Games are a fun way to play with your dog and get them (and maybe you!) active in a way that doesn’t feel like a chore. Here are some ideas:

  • Fetch – Remember that asking for a known behavior before the toss is a great way to add some mental stimulation to this fun game.
  • Tug of War – Don’t be afraid to let your dog win sometimes. Contrary to popular belief, letting your pup win at tug fosters confidence and keeps them engaged and excited to play.
  • Hide and Seek – Fun to play with a group, particularly kids. Everyone can hide in different rooms of the house with some rewards and take turns calling the dog to them.
  • Find it! – Hide a toy and have your dog find it. Start easy and make it more difficult as they get better at this game.
  • Blanket games – If you love rough and tumble play, throw a blanket in the mix to really get your little buddy wound up!

Professional Services

If you find yourself in the position of having more money than time, you may want to check into the professional services available in your area. Even many smaller towns have great options for doggy socialization and stimulation with people who have chosen to build a career around spending time with pets.

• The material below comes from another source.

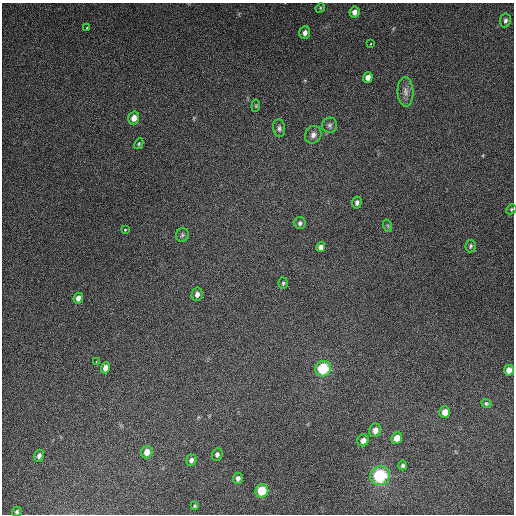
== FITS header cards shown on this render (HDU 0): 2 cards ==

Often these services are reasonably priced, especially if you use them regularly and can get discounts on repeated use of services.

Professional dog walkers will come to your house to take your companion out for a long walk. Often these folks have training expertise and you may even find that your dog finally learns how to walk well on a leash!

Doggy daycares are a fast-growing industry, and most towns offer more than one choice. These centers have large play spaces where your dog gets to join others for free play with other pups. Professional “dog wranglers” are trained to spot potential dogfights to nip tensions in the bud before an actual fight breaks out. Still, there is a small risk of injury. If you know your dog is prone to aggression with other dogs, this is not a good choice.

Regardless of what path you chose, we hope this article helps you think about how you might incorporate more exercise for your dog into your busy schedule. Remember to keep it fun so that both you and your pooch will look forward to time spent bonding together and getting more active!